--- Dataset extract Enclosed Below ---
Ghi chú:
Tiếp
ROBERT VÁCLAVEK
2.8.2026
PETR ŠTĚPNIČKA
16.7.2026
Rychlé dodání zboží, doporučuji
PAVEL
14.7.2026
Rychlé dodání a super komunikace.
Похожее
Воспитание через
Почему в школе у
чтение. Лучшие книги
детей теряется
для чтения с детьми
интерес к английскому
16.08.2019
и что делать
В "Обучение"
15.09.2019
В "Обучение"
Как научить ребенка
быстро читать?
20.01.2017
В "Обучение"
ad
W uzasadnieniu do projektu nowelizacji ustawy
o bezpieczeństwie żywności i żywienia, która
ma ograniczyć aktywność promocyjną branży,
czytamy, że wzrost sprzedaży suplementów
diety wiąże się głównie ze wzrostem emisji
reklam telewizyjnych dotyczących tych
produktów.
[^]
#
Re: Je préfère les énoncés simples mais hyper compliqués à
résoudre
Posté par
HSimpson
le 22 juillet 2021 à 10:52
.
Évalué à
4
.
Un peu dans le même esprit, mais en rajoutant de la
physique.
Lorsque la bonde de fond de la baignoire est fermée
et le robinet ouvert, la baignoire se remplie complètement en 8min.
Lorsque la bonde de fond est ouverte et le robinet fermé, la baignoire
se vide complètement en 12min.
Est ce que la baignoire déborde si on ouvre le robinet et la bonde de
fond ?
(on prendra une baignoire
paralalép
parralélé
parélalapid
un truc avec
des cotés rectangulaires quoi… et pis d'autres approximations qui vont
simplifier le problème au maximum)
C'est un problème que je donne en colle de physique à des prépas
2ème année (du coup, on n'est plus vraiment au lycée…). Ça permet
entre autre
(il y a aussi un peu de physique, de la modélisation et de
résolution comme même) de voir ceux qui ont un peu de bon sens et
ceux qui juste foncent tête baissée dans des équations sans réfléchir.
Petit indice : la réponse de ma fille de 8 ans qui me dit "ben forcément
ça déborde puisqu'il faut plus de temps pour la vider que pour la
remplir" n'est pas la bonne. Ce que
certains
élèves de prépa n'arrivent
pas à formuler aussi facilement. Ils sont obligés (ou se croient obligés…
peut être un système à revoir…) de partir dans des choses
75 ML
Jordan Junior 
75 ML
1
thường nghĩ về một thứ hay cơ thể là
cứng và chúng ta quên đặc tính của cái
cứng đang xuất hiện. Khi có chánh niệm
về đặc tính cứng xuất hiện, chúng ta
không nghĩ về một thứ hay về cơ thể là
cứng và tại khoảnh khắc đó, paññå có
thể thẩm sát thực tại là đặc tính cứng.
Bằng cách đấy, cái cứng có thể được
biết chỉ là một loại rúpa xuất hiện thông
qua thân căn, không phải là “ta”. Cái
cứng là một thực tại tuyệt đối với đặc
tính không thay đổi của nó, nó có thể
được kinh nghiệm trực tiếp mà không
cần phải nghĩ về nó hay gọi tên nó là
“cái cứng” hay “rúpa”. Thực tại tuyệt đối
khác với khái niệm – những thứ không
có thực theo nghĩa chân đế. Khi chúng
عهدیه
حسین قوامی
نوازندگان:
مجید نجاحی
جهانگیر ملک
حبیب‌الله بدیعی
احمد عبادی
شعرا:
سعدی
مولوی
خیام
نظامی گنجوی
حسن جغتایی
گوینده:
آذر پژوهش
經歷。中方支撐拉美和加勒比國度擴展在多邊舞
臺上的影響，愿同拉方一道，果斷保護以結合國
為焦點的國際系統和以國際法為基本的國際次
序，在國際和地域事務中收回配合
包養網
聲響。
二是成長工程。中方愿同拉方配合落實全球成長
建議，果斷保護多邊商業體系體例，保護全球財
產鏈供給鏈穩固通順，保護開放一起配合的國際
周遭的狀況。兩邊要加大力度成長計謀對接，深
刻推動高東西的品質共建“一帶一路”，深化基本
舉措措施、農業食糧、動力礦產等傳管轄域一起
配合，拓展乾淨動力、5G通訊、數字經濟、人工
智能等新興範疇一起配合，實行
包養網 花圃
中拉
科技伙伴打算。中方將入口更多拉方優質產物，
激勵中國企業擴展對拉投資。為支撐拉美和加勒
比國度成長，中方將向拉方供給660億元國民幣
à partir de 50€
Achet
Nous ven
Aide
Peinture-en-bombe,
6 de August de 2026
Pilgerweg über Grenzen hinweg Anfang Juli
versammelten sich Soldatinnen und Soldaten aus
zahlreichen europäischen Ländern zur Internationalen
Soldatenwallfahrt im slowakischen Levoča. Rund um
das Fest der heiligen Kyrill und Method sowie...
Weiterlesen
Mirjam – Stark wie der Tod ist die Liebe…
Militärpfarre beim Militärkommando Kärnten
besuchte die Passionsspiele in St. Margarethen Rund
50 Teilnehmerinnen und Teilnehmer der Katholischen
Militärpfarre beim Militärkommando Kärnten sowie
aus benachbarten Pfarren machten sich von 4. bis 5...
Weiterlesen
--- End of Enclosed Dataset extract ---
Task instructions:
Turn every line of text in the entries above into one numbered list, leaving out any blank lines.

Solution below:
1. Ghi chú:
2. Tiếp
3. ROBERT VÁCLAVEK
4. 2.8.2026
5. PETR ŠTĚPNIČKA
6. 16.7.2026
7. Rychlé dodání zboží, doporučuji
8. PAVEL
9. 14.7.2026
10. Rychlé dodání a super komunikace.
11. Похожее
12. Воспитание через
13. Почему в школе у
14. чтение. Лучшие книги
15. детей теряется
16. для чтения с детьми
17. интерес к английскому
18. 16.08.2019
19. и что делать
20. В "Обучение"
21. 15.09.2019
22. В "Обучение"
23. Как научить ребенка
24. быстро читать?
25. 20.01.2017
26. В "Обучение"
27. ad
28. W uzasadnieniu do projektu nowelizacji ustawy
29. o bezpieczeństwie żywności i żywienia, która
30. ma ograniczyć aktywność promocyjną branży,
31. czytamy, że wzrost sprzedaży suplementów
32. diety wiąże się głównie ze wzrostem emisji
33. reklam telewizyjnych dotyczących tych
34. produktów.
35. [^]
36. #
37. Re: Je préfère les énoncés simples mais hyper compliqués à
38. résoudre
39. Posté par
40. HSimpson
41. le 22 juillet 2021 à 10:52
42. .
43. Évalué à
44. 4
45. .
46. Un peu dans le même esprit, mais en rajoutant de la
47. physique.
48. Lorsque la bonde de fond de la baignoire est fermée
49. et le robinet ouvert, la baignoire se remplie complètement en 8min.
50. Lorsque la bonde de fond est ouverte et le robinet fermé, la baignoire
51. se vide complètement en 12min.
52. Est ce que la baignoire déborde si on ouvre le robinet et la bonde de
53. fond ?
54. (on prendra une baignoire
55. paralalép
56. parralélé
57. parélalapid
58. un truc avec
59. des cotés rectangulaires quoi… et pis d'autres approximations qui vont
60. simplifier le problème au maximum)
61. C'est un problème que je donne en colle de physique à des prépas
62. 2ème année (du coup, on n'est plus vraiment au lycée…). Ça permet
63. entre autre
64. (il y a aussi un peu de physique, de la modélisation et de
65. résolution comme même) de voir ceux qui ont un peu de bon sens et
66. ceux qui juste foncent tête baissée dans des équations sans réfléchir.
67. Petit indice : la réponse de ma fille de 8 ans qui me dit "ben forcément
68. ça déborde puisqu'il faut plus de temps pour la vider que pour la
69. remplir" n'est pas la bonne. Ce que
70. certains
71. élèves de prépa n'arrivent
72. pas à formuler aussi facilement. Ils sont obligés (ou se croient obligés…
73. peut être un système à revoir…) de partir dans des choses
74. 75 ML
75. Jordan Junior 
76. 75 ML
77. 1
78. thường nghĩ về một thứ hay cơ thể là
79. cứng và chúng ta quên đặc tính của cái
80. cứng đang xuất hiện. Khi có chánh niệm
81. về đặc tính cứng xuất hiện, chúng ta
82. không nghĩ về một thứ hay về cơ thể là
83. cứng và tại khoảnh khắc đó, paññå có
84. thể thẩm sát thực tại là đặc tính cứng.
85. Bằng cách đấy, cái cứng có thể được
86. biết chỉ là một loại rúpa xuất hiện thông
87. qua thân căn, không phải là “ta”. Cái
88. cứng là một thực tại tuyệt đối với đặc
89. tính không thay đổi của nó, nó có thể
90. được kinh nghiệm trực tiếp mà không
91. cần phải nghĩ về nó hay gọi tên nó là
92. “cái cứng” hay “rúpa”. Thực tại tuyệt đối
93. khác với khái niệm – những thứ không
94. có thực theo nghĩa chân đế. Khi chúng
95. عهدیه
96. حسین قوامی
97. نوازندگان:
98. مجید نجاحی
99. جهانگیر ملک
100. حبیب‌الله بدیعی
101. احمد عبادی
102. شعرا:
103. سعدی
104. مولوی
105. خیام
106. نظامی گنجوی
107. حسن جغتایی
108. گوینده:
109. آذر پژوهش
110. 經歷。中方支撐拉美和加勒比國度擴展在多邊舞
111. 臺上的影響，愿同拉方一道，果斷保護以結合國
112. 為焦點的國際系統和以國際法為基本的國際次
113. 序，在國際和地域事務中收回配合
114. 包養網
115. 聲響。
116. 二是成長工程。中方愿同拉方配合落實全球成長
117. 建議，果斷保護多邊商業體系體例，保護全球財
118. 產鏈供給鏈穩固通順，保護開放一起配合的國際
119. 周遭的狀況。兩邊要加大力度成長計謀對接，深
120. 刻推動高東西的品質共建“一帶一路”，深化基本
121. 舉措措施、農業食糧、動力礦產等傳管轄域一起
122. 配合，拓展乾淨動力、5G通訊、數字經濟、人工
123. 智能等新興範疇一起配合，實行
124. 包養網 花圃
125. 中拉
126. 科技伙伴打算。中方將入口更多拉方優質產物，
127. 激勵中國企業擴展對拉投資。為支撐拉美和加勒
128. 比國度成長，中方將向拉方供給660億元國民幣
129. à partir de 50€
130. Achet
131. Nous ven
132. Aide
133. Peinture-en-bombe,
134. 6 de August de 2026
135. Pilgerweg über Grenzen hinweg Anfang Juli
136. versammelten sich Soldatinnen und Soldaten aus
137. zahlreichen europäischen Ländern zur Internationalen
138. Soldatenwallfahrt im slowakischen Levoča. Rund um
139. das Fest der heiligen Kyrill und Method sowie...
140. Weiterlesen
141. Mirjam – Stark wie der Tod ist die Liebe…
142. Militärpfarre beim Militärkommando Kärnten
143. besuchte die Passionsspiele in St. Margarethen Rund
144. 50 Teilnehmerinnen und Teilnehmer der Katholischen
145. Militärpfarre beim Militärkommando Kärnten sowie
146. aus benachbarten Pfarren machten sich von 4. bis 5...
147. Weiterlesen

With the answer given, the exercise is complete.